Me: How long did it take you to write Juliet? Are you working on anything right now?
Anne: I got the idea for JULIET in 2005, and started writing later that year. By early 2008 I had entered the editing phase together with my agent, and by early summer 2009, I rounded up my final edits with the publisher. Because JULIET has been sold to 33 countries so far, there has been an obscene amount of PR work to be done, but I am doing my best to get going on the next book.
Me:In Juliet, the point-of-view shifts from first person in the present to third person in the past. How did you decide to write it this way?
Anne: I was very aware that it can be tiring for the reader to switch back and forth between two different narratives, so I did not want to create two parallel narrators. I wanted the reader to identify first and foremost with Julie Jacobs in the present day, while the medieval narrative is told from several different points-of-view, and quite often from Romeo’s. In that way it resembles Shakespeare’s play, which has many different characters in play in different scenes.
Me: How did you decide to take on the subject of Romeo and Juliet?
Anne: It actually started with a fascination with the city of Siena.

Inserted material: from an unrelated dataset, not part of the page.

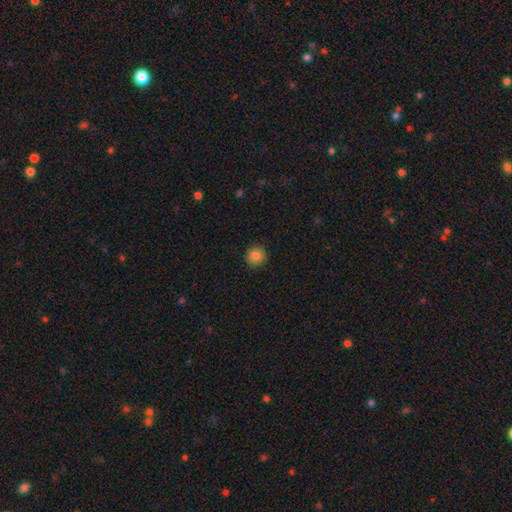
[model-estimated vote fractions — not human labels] Smooth or featured: smooth — 85% (star or artifact — 10%)
How rounded: round — 91% (in between — 8%)
Merging: none — 90% (minor disturbance — 8%)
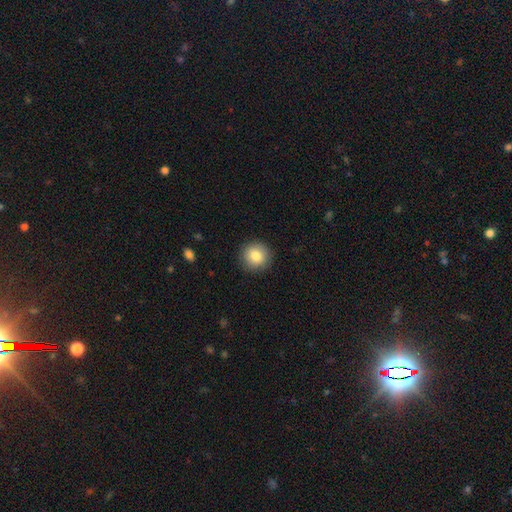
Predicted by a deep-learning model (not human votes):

Only after deciding to write an historical novel set in Siena did I discover – thanks to my mother – that in fact, the very first version of the Romeo and Juliet-story had been set in Siena, long before Shakespeare. Knowing that, it was irresistible to sit down and think about what the Bard’s tragedy might have looked like, had the events played out in the city of the Palio horserace.
Me: Do you remember the first time you read Shakespeare? Did you love it right away or warm up to it later?

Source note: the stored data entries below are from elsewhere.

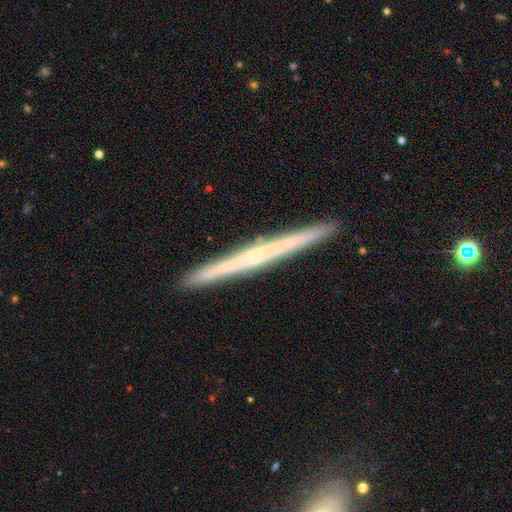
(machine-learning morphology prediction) A featured or disk galaxy (69%) viewed edge-on (98%) with no central bulge (62%).

Vote fractions:
- Smooth or featured? featured or disk: 69% / smooth: 25% / star or artifact: 6%
- Edge-on disk? yes: 98% / no: 2%
- Edge-on bulge? none: 62% / rounded: 30% / boxy: 8%
- Merging? none: 92% / minor disturbance: 5% / major disturbance: 1% / merger: 1%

Anne: I first read Romeo & Juliet in high school, in a Danish translation, and I definitely did not fall in love with it then and there. I thought the language was very complicated, and there was always something about Romeo that annoyed me – the infatuation with Rosaline followed by the sudden passion for Juliet. It wasn’t until I started working with the play in order to write JULIET that I began to fully appreciate it. Now, or course, I love it.
Me: Tell us about your writing environment. (music or quiet, desk or comfy chair, etc.)
Anne: I always write most efficiently at a desk, but I do like to lie on the couch while I am working on a plot. When I was younger I always had music playing – music that fit the atmosphere of the story – but over the past five years I have come to prefer silence and find music very distracting. I don’t mind ambient noise so much, except if it is people talking. My most unfortunate habit is to eat sweets while I am writing; for some reason I just crave chewing on something. A toothpick helps, though.
Me: Tea or coffee? Cats or dogs? Dark or milk chocolate?
Anne: Hot chocolate, actually. Or herbal tea. Big black dog, and dark dark dark chocolate … 85 percent. I munch that whenever I feel a headache coming on, and it usually helps.